Juhu, die Freibadsaison rückt mit großen Schritten näher, – wo andererorts in Deutschland darüber gestöhnt wird, dass auch im Mai noch Heizkosten anfallen, haben wir es hier mit 25 Grad gut erwischt und stöhnen höchstens darüber, dass es windstill ist und dadurch jetzt schon drückend warm. Unser Freibad hat vor fast 4 Wochen bereits seine Pforten geöffnet, Zeit zum Schwimmen hätten wir auch – wäre da nur nicht dieser Körper dieses Problem mit der aktuellen Bademode.

Früher als ich noch 15 Kilo weniger an Leibesmasse und 2000 Schwangerschaftsstreifen weniger hatte, konnte ich problemlos mit Bikini ins Schwimmbad ohne mir Gedanken darüber machen zu müssen, was die Leute um mich herum wohl denken. Heute, drei ausgetragene Schwangerschaften später und jetzt, wo sich kaum ein Kind mehr vor meinem Bauch tragen lassen will, um diesen zu verdecken, braucht es schon mehr Geschick, um die Blicke auf andere Körperpartien als meinen Bauch zu lenken.


Da gäbe es einmal diese schönen Vorhänge, die man sich um den Bauch binden kann, um diesen zu verdecken. Fällt natürlich gar nicht auf und lenkt die Blicke auch überhaupt nicht auf die eigene Gestalt („Du, Karl-Heinz, was macht die Frau denn da mit der Gardine?“ – „Gardine? Sieht aus wie eine Tischdecke, vielleicht gibt’s bald Picknick“). Keine gute Idee.
Alternativ könnte man wie in der Schwangerschaft einen Tankini tragen – wart ihr mal mit einem Tankini in einem Becken mit Bodendüsen? Das ist sehr unlustig, wenn einem das Oberteil plötzlich im Gesicht hängt und man es ständig nach unten drücken muss, um freie Sicht zu haben. Erst einmal sieht man nichts mehr und zum anderen fangen alle Leute um einen herum ganz plötzlich an zu lachen. Kennt ihr nicht? Dann kauft euch unbedingt einen Tankini und setzt euch ins Sprudelbecken! Die ganz besonders Mutigen nehmen den direkten Weg zum Whirlpool. Hinweis: sucht euch am besten ein Schwimmbad oder Freibad weit weg von dort, wo man euch kennt. Ich empfehle außerdem Vormittage unter der Woche, da ist nicht ganz so viel los.

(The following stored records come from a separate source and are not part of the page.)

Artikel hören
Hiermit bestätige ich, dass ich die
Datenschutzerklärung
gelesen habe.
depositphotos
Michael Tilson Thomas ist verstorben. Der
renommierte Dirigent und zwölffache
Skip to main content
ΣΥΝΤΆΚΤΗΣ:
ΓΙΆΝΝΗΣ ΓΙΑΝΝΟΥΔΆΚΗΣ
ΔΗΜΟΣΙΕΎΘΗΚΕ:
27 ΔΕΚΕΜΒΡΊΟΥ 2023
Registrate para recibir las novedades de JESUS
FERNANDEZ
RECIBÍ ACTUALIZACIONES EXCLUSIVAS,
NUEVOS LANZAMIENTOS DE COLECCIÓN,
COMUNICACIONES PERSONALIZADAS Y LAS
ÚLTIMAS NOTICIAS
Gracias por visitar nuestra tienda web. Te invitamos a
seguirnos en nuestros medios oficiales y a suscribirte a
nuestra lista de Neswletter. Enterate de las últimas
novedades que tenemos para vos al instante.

Was machen wir nun aber mit dem Schwabbelbauch? Tankini und Bikini fallen weg, bleiben also noch die Badeanzüge. Manchmal habe ich das Gefühl, die Bademode hat sich in den letzten 30 Jahren kaum verändert. Nach wie vor sieht man in den Läden Badeanzüge mit großen, überdimensionierten Blumen, hautfarben gefütterten Cups und Zurrbändchen um die Taille. Ganz ehrlich, nicht einmal meine Oma würde so etwas tragen. Daneben hängen meist Badeanzüge mit einem Beinausschnitt bis zur Taille, im Schambereich als spitzes V geschnitten und besonders unvorteilhaft, wenn man – wie die meisten Menschen – Oberschenkel hat.

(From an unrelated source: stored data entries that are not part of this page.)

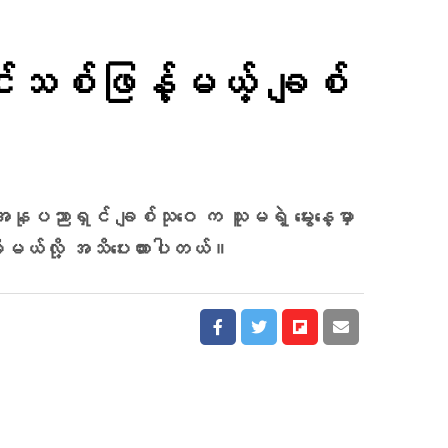
ျင်းသစ်ဖြန့်မယ့် ချစ်
အနုပညာရှင် ချစ်သုဝေ က သူမရဲ့ မွေးနေ့မှာ
ိမယ်လို့ အသိပေးထားပါတယ်။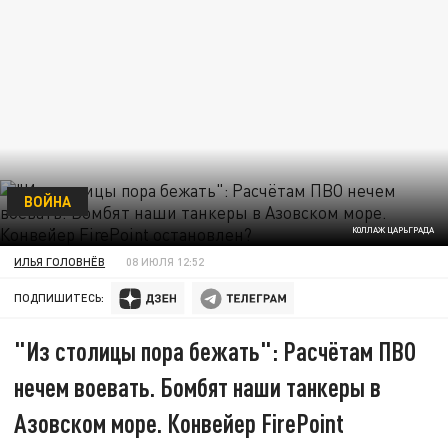
ВОЙНА
КОЛЛАЖ ЦАРЬГРАДА
ИЛЬЯ ГОЛОВНЁВ
08 ИЮЛЯ 12:52
ПОДПИШИТЕСЬ:
"Из столицы пора бежать": Расчётам ПВО
нечем воевать. Бомбят наши танкеры в
Азовском море. Конвейер FirePoint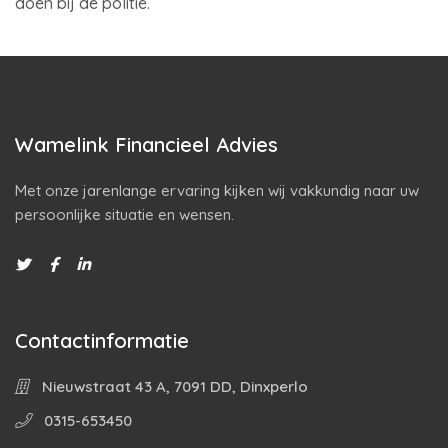
doen bij de politie.
Wamelink Financieel Advies
Met onze jarenlange ervaring kijken wij vakkundig naar uw
persoonlijke situatie en wensen.
Contactinformatie
Nieuwstraat 43 A, 7091 DD, Dinxperlo
0315-653450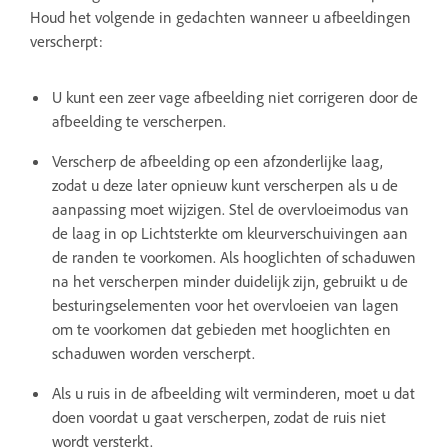
Houd het volgende in gedachten wanneer u afbeeldingen
verscherpt:
U kunt een zeer vage afbeelding niet corrigeren door de
afbeelding te verscherpen.
Verscherp de afbeelding op een afzonderlijke laag,
zodat u deze later opnieuw kunt verscherpen als u de
aanpassing moet wijzigen. Stel de overvloeimodus van
de laag in op Lichtsterkte om kleurverschuivingen aan
de randen te voorkomen. Als hooglichten of schaduwen
na het verscherpen minder duidelijk zijn, gebruikt u de
besturingselementen voor het overvloeien van lagen
om te voorkomen dat gebieden met hooglichten en
schaduwen worden verscherpt.
Als u ruis in de afbeelding wilt verminderen, moet u dat
doen voordat u gaat verscherpen, zodat de ruis niet
wordt versterkt.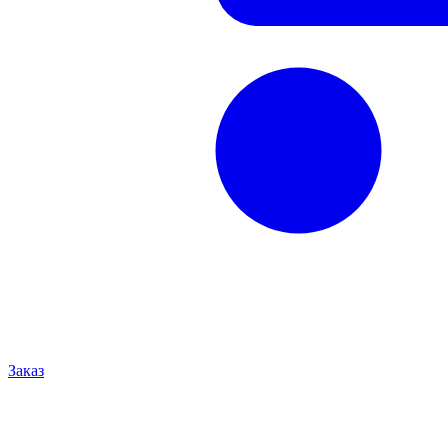
Заказ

Meine Lösung für das Bademodenproblem lautet übrigens Shapewear. Shapewear, früher noch bekannt als figurformende Wäsche, kann zwar nicht zaubern, verdeckt, schummelt und formt aber ein wenig. Dass figurformende Bademode nicht nach figurformender Bademode aussehen muss, sondern auch ganz schick sein kann, seht ihr im Bademode- und Shapewarebereich von Alba Moda. Die Streifen gehen davon zwar nicht weg und die Hautlappen auch nicht, aber man fühlt sich vielleicht ein bisschen wohler.
Übrigens: ich finde, man sollte Nachschwangerschaftsbauchfotos unbedingt an Schulen verteilen. Ich bin sicher, die Schwangerschaftsrate bei Minderjährigen würde sofort schlagartig sinken…

Wer kann meine Tankinierfahrung bestätigen? Und was tragt ihr schönes im Schwimmbad?